Over 6,000 farmers have learned improved farming techniques

The programme improves the productivity, market access and agricultural knowledge and capacities of smallholder farmers in Aswan. We train farmers on new irrigation methodologies and other environmentally sound farming techniques which reduce agricultural production losses. Training also includes how to implement modern irrigation demo-plots, how to produce compost piles, how to cultivate crops to reduce water use and how to use organic fertilisers and pheromones. The programme supports the creation of an enabling environment for agricultural economic activities within the local villages where it operates. It aims to generate additional income for farming communities while improving the nutritional intake of families.

The programme also supports the establishment of agriculture committees, which consist of local civil society organisations and government authorities. Working with governmental entities helps to ensure effective water use and sharing of irrigation water.
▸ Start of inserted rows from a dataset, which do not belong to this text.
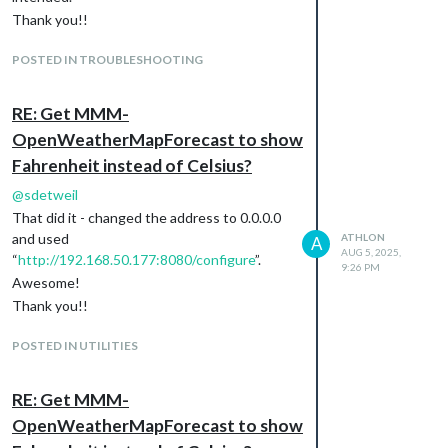
Thank you!!
POSTED IN TROUBLESHOOTING
RE: Get MMM-
OpenWeatherMapForecast to show
Fahrenheit instead of Celsius?
@
sdetweil
That did it - changed the address to 0.0.0.0
and used
ATHLON
A
AUG 5, 2025,
“
http://192.168.50.177:8080/configure
”.
9:26 PM
Awesome!
Thank you!!
POSTED IN UTILITIES
RE: Get MMM-
OpenWeatherMapForecast to show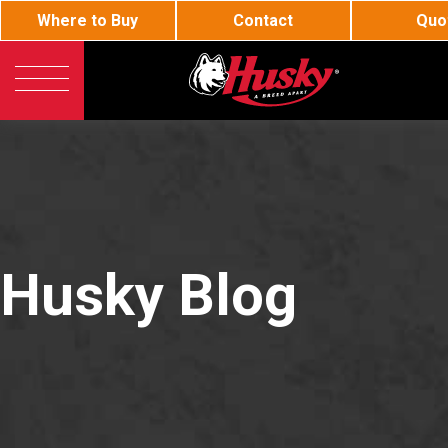
Where to Buy
Contact
Quo
Husky
General Fueling
Current listings displayed are distributors near
63116
Innovative Fueling Produc
Must type in 2 or more characters
BJE
Oil and Lube
Husky
DEF
Call or Email:
Refine Search
Husky Blog
Enter zip code, city or state to find your nearest distributor.
Toll-free 800-325-3558
Hewitt
Aviation Fueling
Distributor
Representative
Corporate Rep
Canadia
Phone 636-825-7200
International Rep
Fax 636-825-7300
RS
Hose Loading Arm
sales@husky.com
About Husky
Questions about Husky Corporation Fueling Products: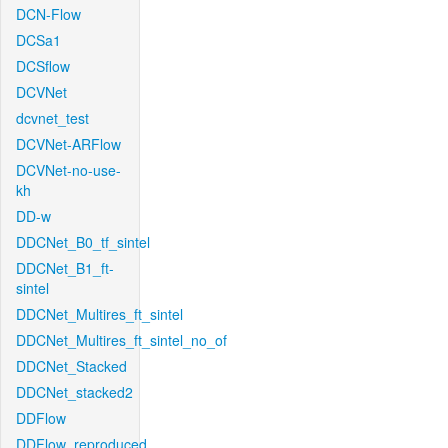
DCN-Flow
DCSa1
DCSflow
DCVNet
dcvnet_test
DCVNet-ARFlow
DCVNet-no-use-
kh
DD-w
DDCNet_B0_tf_sintel
DDCNet_B1_ft-
sintel
DDCNet_Multires_ft_sintel
DDCNet_Multires_ft_sintel_no_of
DDCNet_Stacked
DDCNet_stacked2
DDFlow
DDFlow_reproduced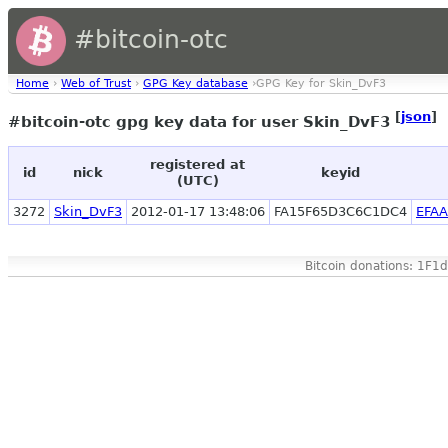
#bitcoin-otc
Home
›
Web of Trust
›
GPG Key database
›GPG Key for Skin_DvF3
[
json
]
#bitcoin-otc gpg key data for user Skin_DvF3
registered at
id
nick
keyid
(UTC)
3272
Skin_DvF3
2012-01-17 13:48:06
FA15F65D3C6C1DC4
EFA
Bitcoin donations: 1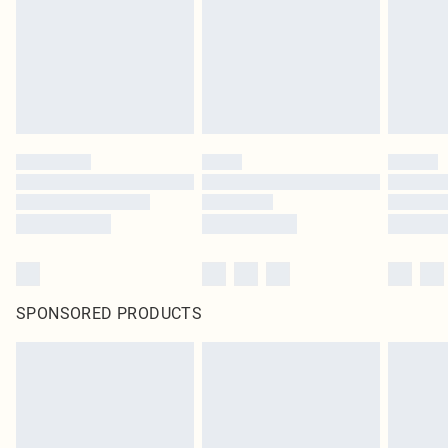
SPONSORED PRODUCTS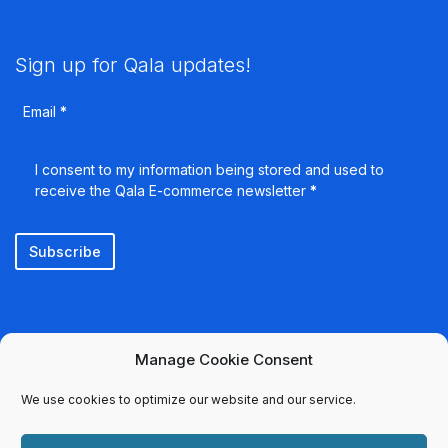
Sign up for Qala updates!
Email
*
I consent to my information being stored and used to
receive the Qala E-commerce newsletter
*
Subscribe
Manage Cookie Consent
We use cookies to optimize our website and our service.
Select country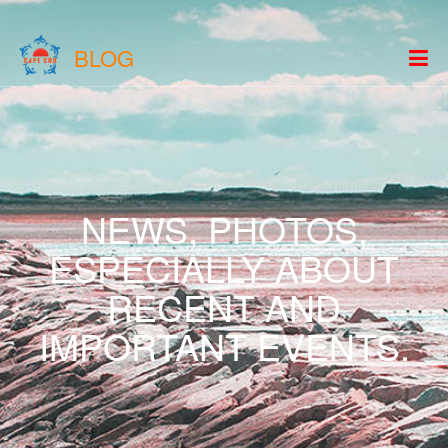
BLOG
NEWS, PHOTOS,
ESPECIALLY ABOUT
RECENT AND
IMPORTANT EVENTS.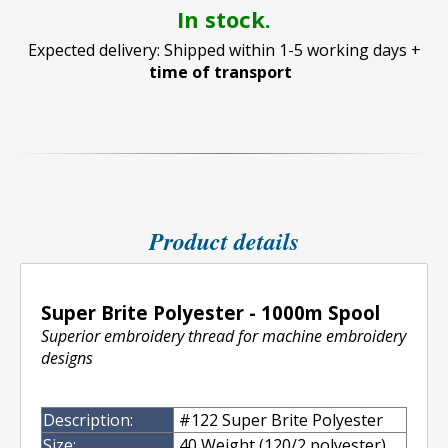
In stock.
Expected delivery: Shipped within 1-5 working days +
time of transport
Product details
Super Brite Polyester - 1000m Spool
Superior embroidery thread for machine embroidery
designs
Description:
#122 Super Brite Polyester
Size:
40 Weight (120/2 polyester)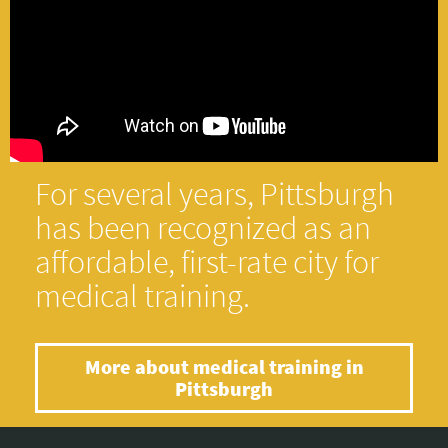
For several years, Pittsburgh
has been recognized as an
affordable, first-rate city for
medical training.
More about medical training in
Pittsburgh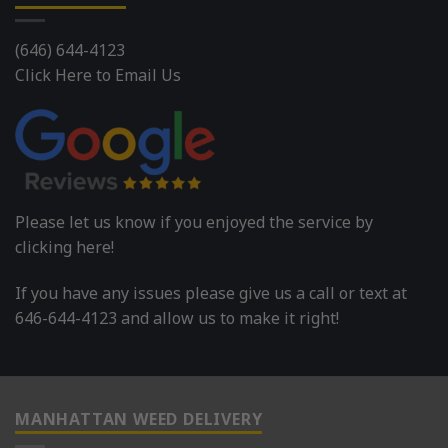
(646) 644-4123
Click Here to Email Us
Please let us know if you enjoyed the service by
clicking here!
If you have any issues please give us a call or text at
646-644-4123 and allow us to make it right!
MANHATTAN WEED DELIVERY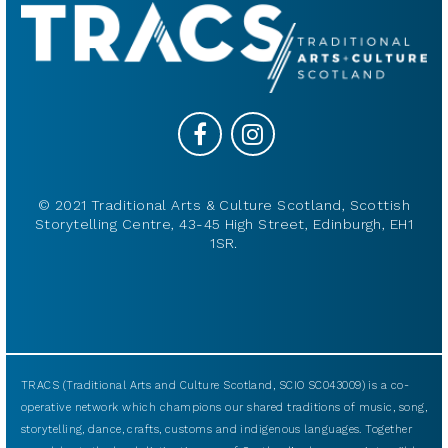
© 2021 Traditional Arts & Culture Scotland, Scottish
Storytelling Centre, 43-45 High Street, Edinburgh, EH1
1SR.
TRACS (Traditional Arts and Culture Scotland, SCIO SC043009) is a co-
operative network which champions our shared traditions of music, song,
storytelling, dance, crafts, customs and indigenous languages. Together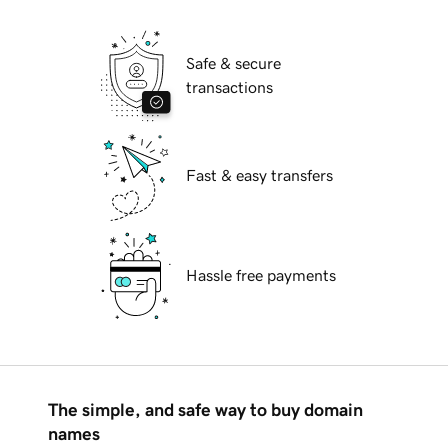
Safe & secure
transactions
Fast & easy transfers
Hassle free payments
The simple, and safe way to buy domain
names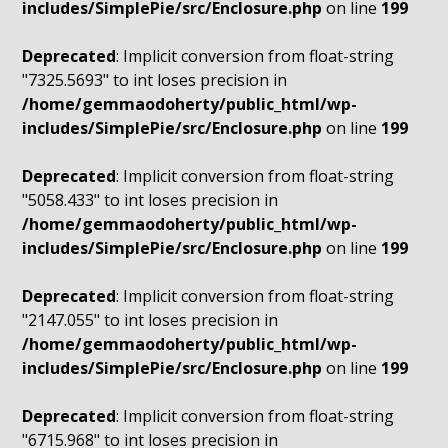
includes/SimplePie/src/Enclosure.php
on line
199
Deprecated
: Implicit conversion from float-string
"7325.5693" to int loses precision in
/home/gemmaodoherty/public_html/wp-
includes/SimplePie/src/Enclosure.php
on line
199
Deprecated
: Implicit conversion from float-string
"5058.433" to int loses precision in
/home/gemmaodoherty/public_html/wp-
includes/SimplePie/src/Enclosure.php
on line
199
Deprecated
: Implicit conversion from float-string
"2147.055" to int loses precision in
/home/gemmaodoherty/public_html/wp-
includes/SimplePie/src/Enclosure.php
on line
199
Deprecated
: Implicit conversion from float-string
"6715.968" to int loses precision in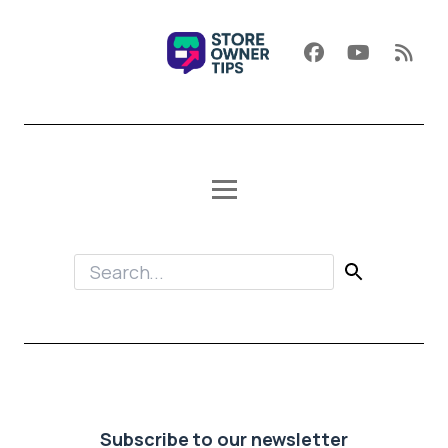
Subscribe to our newsletter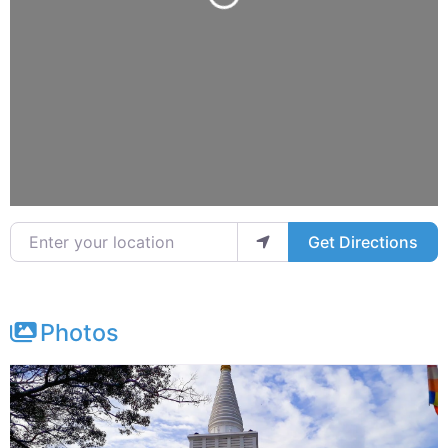
Enter your location
Get Directions
Photos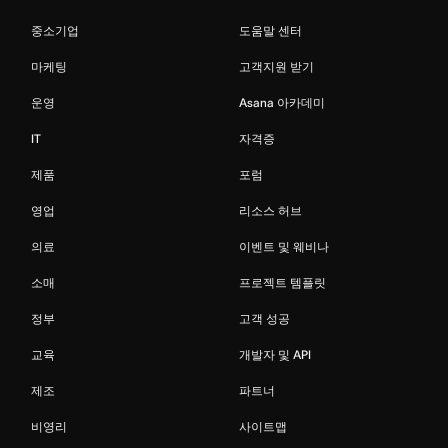
중소기업
도움말 센터
마케팅
고객지원 받기
운영
Asana 아카데미
IT
자격증
제품
포럼
영업
리소스 허브
의료
이벤트 및 웨비나
소매
프로젝트 템플릿
정부
고객 성공
교육
개발자 및 API
제조
파트너
비영리
사이트맵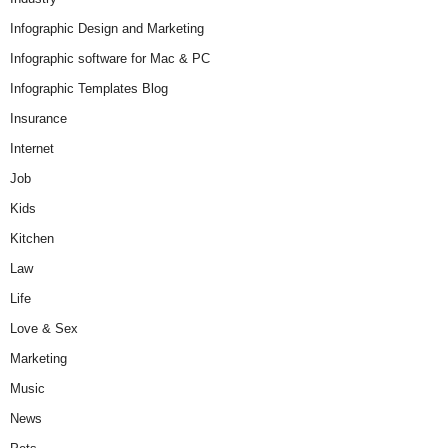
Infographic Design and Marketing
Infographic software for Mac & PC
Infographic Templates Blog
Insurance
Internet
Job
Kids
Kitchen
Law
Life
Love & Sex
Marketing
Music
News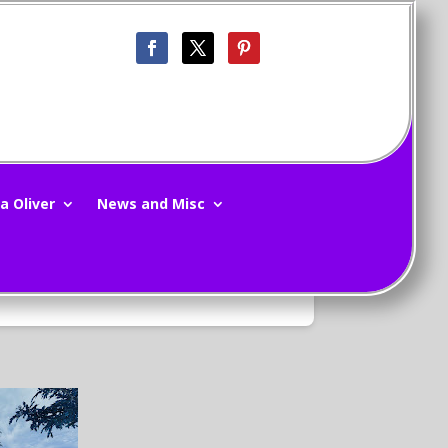
d Republic 7/22/12
a Oliver
News and Misc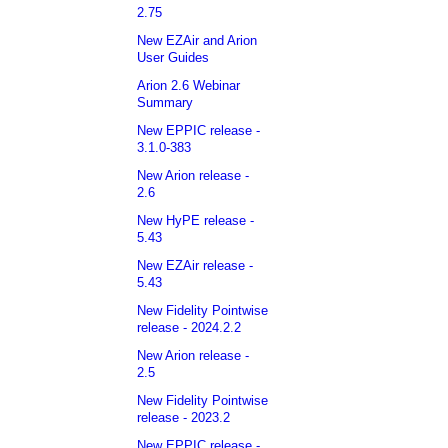
2.75
New EZAir and Arion
User Guides
Arion 2.6 Webinar
Summary
New EPPIC release -
3.1.0-383
New Arion release -
2.6
New HyPE release -
5.43
New EZAir release -
5.43
New Fidelity Pointwise
release - 2024.2.2
New Arion release -
2.5
New Fidelity Pointwise
release - 2023.2
New EPPIC release -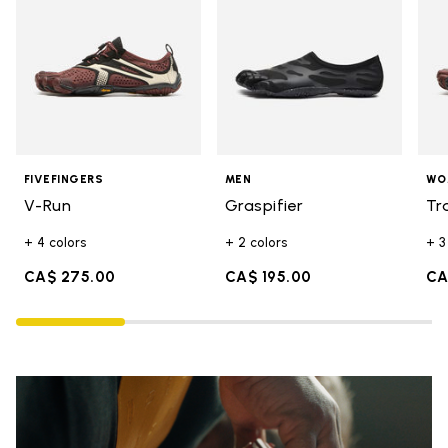
FIVEFINGERS
MEN
WO
V-Run
Graspifier
Tr
+ 4 colors
+ 2 colors
+ 3
CA$ 275.00
CA$ 195.00
CA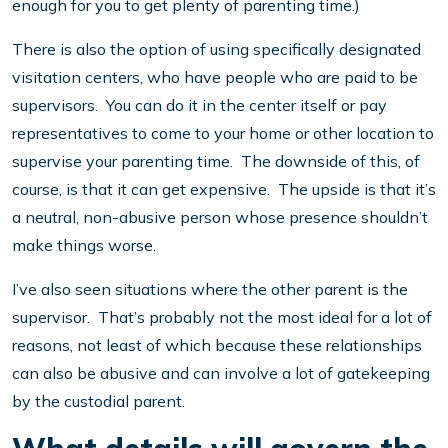
enough for you to get plenty of parenting time.)
There is also the option of using specifically designated
visitation centers, who have people who are paid to be
supervisors. You can do it in the center itself or pay
representatives to come to your home or other location to
supervise your parenting time. The downside of this, of
course, is that it can get expensive. The upside is that it’s
a neutral, non-abusive person whose presence shouldn’t
make things worse.
I’ve also seen situations where the other parent is the
supervisor. That’s probably not the most ideal for a lot of
reasons, not least of which because these relationships
can also be abusive and can involve a lot of gatekeeping
by the custodial parent.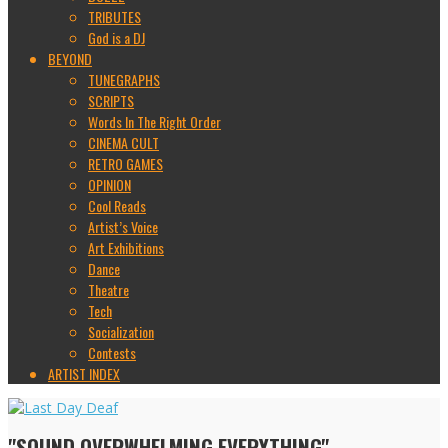
TRIBUTES
God is a DJ
BEYOND
TUNEGRAPHS
SCRIPTS
Words In The Right Order
CINEMA CULT
RETRO GAMES
OPINION
Cool Reads
Artist’s Voice
Art Exhibitions
Dance
Theatre
Tech
Socialization
Contests
ARTIST INDEX
"SOUND OVERWHELMING EVERYTHING"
We reach farmers through advocacy workshops, building bridges with local government bodies in Aswan, and farming technique seminars on topics such as:

  • composting methods;

  • alternative vegetable cultivation;

  • biological controls;

  • applicable protected cultivation techniques; and

  • perforated pipes.

The programme has contributed significantly to the inclusion of Egyptian female farmers in the agriculture industry. Female board members have been included in agricultural civil societies and corporates for the first time. More women are becoming proactively involved in the local economy and agricultural sector through home-based kitchen gardens and rooftop gardens that the programme has helped them establish. The ability to produce vegetables for their families has led to increased household income and improved family nutrition. The initiative strives to continue supporting this unprecedented participation of female citizens in programme activities.

To date the programme has:

  • trained over 6,000 farmers on improved farming techniques;

  • supplied agricultural inputs including seven tractors, four seed nursing units and one wheat seed outlet;

  • introduced five new crops; and

  • supported the development of an improved agricultural supply chain by establishing six outlets for purchasing of agricultural inputs and 10 produce collection points for the local farmers.